Kontribusi yang telah diberikan oleh disiplin ilmu lain telah memperkaya kajian analisis wacana. Bahkan, analisis wacana telah melakukan ekspansi sehingga mampu digunakan untuk menganalisis dalam bidang-bidang ilmu lain, seperti bidang hukum, sejarah, komunikasi massa, dan lain-lain. Ini merupakan bukti penting dan andalnya analisis wacana sebagai disiplin ilmu yang memiliki metode untuk memecahkan masalah-masalah ilmu humaniora dan sosial.
Stubbs (dalam Rosidi, 2009) menyatakan bahwa analisis wacana dapat didefinisikan sebagai ilmu yang mengkaji organisasi wacana di atas tingkat kalimat atau klausa. Hal ini sesuai dengan pandangan aliran formalis yang memahami wacana sebagai organisasi bahasa yang terbentuk dari unsur-unsur yang secara hierarkis lebih kecil tatarannya (klausa dan kalimat). Analisis wacana juga berusaha untuk mencapai makna yang sangat dekat dengan makna yang dimaksudkan oleh pembicara dalam wacana  lisan atau oleh penulis dalam wacana tulis (pandangan fungsional).
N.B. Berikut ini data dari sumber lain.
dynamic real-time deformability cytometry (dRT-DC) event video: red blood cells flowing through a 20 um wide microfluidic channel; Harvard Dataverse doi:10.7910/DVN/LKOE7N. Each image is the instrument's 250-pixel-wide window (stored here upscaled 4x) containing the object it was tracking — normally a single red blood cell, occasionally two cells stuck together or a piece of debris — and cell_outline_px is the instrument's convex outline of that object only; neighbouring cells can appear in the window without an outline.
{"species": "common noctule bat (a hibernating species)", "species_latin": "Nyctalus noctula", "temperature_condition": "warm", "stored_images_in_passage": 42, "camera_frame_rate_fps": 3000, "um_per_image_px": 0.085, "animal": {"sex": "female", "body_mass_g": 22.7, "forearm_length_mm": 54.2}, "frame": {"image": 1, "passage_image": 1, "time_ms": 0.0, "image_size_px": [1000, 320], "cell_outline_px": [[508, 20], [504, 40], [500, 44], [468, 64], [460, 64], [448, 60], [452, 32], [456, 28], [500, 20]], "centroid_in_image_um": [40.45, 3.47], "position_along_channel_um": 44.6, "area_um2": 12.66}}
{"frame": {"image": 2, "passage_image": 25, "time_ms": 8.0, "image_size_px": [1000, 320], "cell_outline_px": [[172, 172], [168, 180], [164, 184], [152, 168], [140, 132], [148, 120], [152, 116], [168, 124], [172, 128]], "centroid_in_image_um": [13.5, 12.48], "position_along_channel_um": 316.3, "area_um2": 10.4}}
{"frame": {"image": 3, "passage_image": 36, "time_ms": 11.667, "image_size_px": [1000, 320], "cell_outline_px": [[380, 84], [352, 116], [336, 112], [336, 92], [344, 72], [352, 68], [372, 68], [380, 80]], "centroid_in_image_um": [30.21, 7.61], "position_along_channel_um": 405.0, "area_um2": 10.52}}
Dengan demikian, analisis wacana banyak menggunakan pola sosiolinguistik, suatu cabang ilmu yang menelaah bahasa di dalam masyarakat, piranti-piranti, serta temuan-temuannya yang paling dekat (Kartomihardjo, dalam Rosidi, 2009).
Analisis wacana menginterpretasikan makna sebuah ujaran dengan memperhatikan konteks, sebab konteks menentukan makna ujaran. Konteks meliputi; konteks linguistic dan konteks entografi. Konteks linguistic berupa rangkaian  kata-kata yang mendahului atau yang mengikutinya, sedangkan konteks etnografi berbentuk serangkaian ciri faktor etnografi yang melingkupinya,misalnya faktor budaya masyarakat pemakai bahasa. Manfaat melakukan kegiatan analisis wacana adalah memahami hakikat bahasa, memahami proses belajar bahasa, dan perilaku berbahasa.
Disiplin ilmu yang mempelajari wacana disebut dengan analisis wacana. Analisis wacana merupakan suatu kajian yang meneliti atau menganalisis bahasa yang digunakan secara alamiah, baik dalam bentuk tulis maupun lisan. Pengertian ini sesuai dengan pandangan fungsional yang memandang wacana sebagai bahasa dalam penggunaan. Analisis wacana (discourse analysis) dapat dikatakan sebagai disiplin ilmu yang sudah lama maupun perkembangannya masih dianggap baru (Rosidi, 2009). Dalam kajian kesusastraan dan pidato-pidato, asal-usul analisis wacana dapat ditelusuri hingga 2000 tahun yang lalu. Hal ini bisa dilihat dalam retorika. Retorika klasik (classical rhetoric) merupakan salah satu disiplin ilmu yang menonjol pada saat itu. Retorika klasik adalah seni berbicara yang baik, termasuk merencanakan, menyusun, dan menyajikan pidato umum dalam bidang politik maupun hukum (Dikj, dalam Rosidi, 2009). Di Eropa penelitian wacana dikenal sebagai penelitian tekslinguistics atau tektgrammar.   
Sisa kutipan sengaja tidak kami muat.